Due mainly to cost (and possibly as a bizarre idea), the concept of having a solar panel farm in space has been overlooked by most, but not all. Did you know that Japan has plans to create a prototype within the next 20 years? Their current goal is to place an orbital solar-powered generator in space anticipated to transmit one gigawatt of energy to Earth by 2030.

“We’re doing this research for commonsense reasons—as a potential solution to the challenges posed by the exhaustion of fossil fuels and global warming,” says Hiroaki Suzuki of JAXA’s Advanced Mission Research Center.

Since there are no clouds in space and no differentiation between day and night, sunlight is available around the clock. This means greater efficiency and zero concerns about weather.

One thing they hope to find is a material that can convert sunlight into laser light efficiently, since the objective is to send the energy collected from space down to the Earth’s surface in microwave or laser form. Currently, an yttrium-aluminum-garnet ceramic material containing neodymium and chromium is being studied for that purpose.

 

The projected cost for this project (which may be billions upon billions) is negligible to the Japanese team of scientists, since the possible reward of making things like this possible is far greater than any price.
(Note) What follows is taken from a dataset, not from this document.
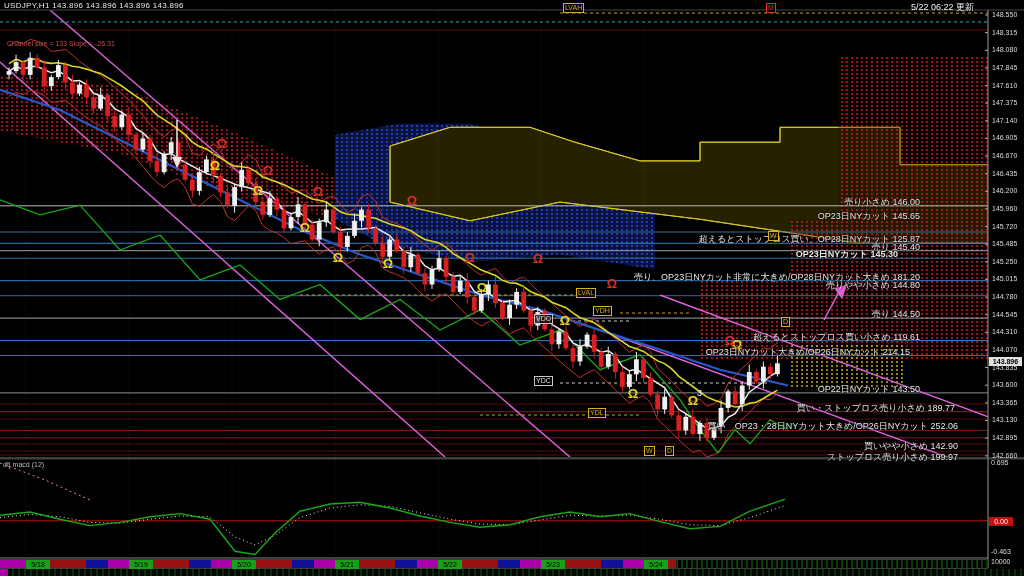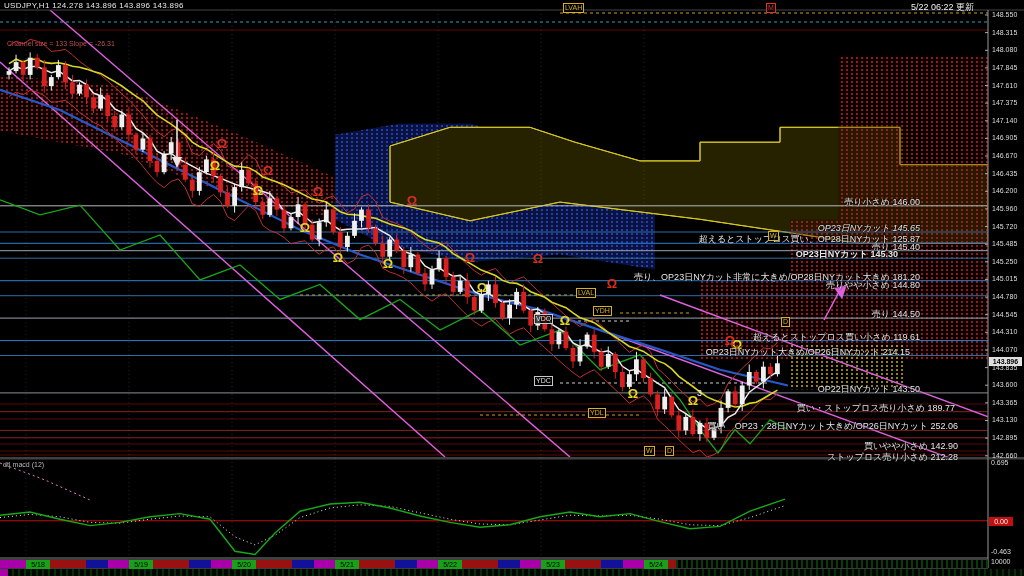"USDJPY,H1 124.278 143.896 143.896" div.abs { text: 124.278 143.896 143.896 143.896 -> 143.896 143.896 143.896 143.896 }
“We can’t know whether this is feasible or not if we don’t have the basic technology first. We’re aiming to produce stable, cheap power and hydrogen at a target price of 6.5 cents per kilowatt-hour,” says Suzuki.

What if our world were to approach fossil fuel depletion just like the movies, games, and Japanese animation series portray? What then? I’m quite thankful that there are people in this world who continually try to make beneficial and positive ideas come to life despite failure after failure of testing and sketchbook drafting.

If not for the people who put their ideas to life, we wouldn’t have electricity to begin with – which means photovoltaic cells and panels would not exist.

Light a candle by five in the evening every day? I’m glad all I have to do is flip a switch.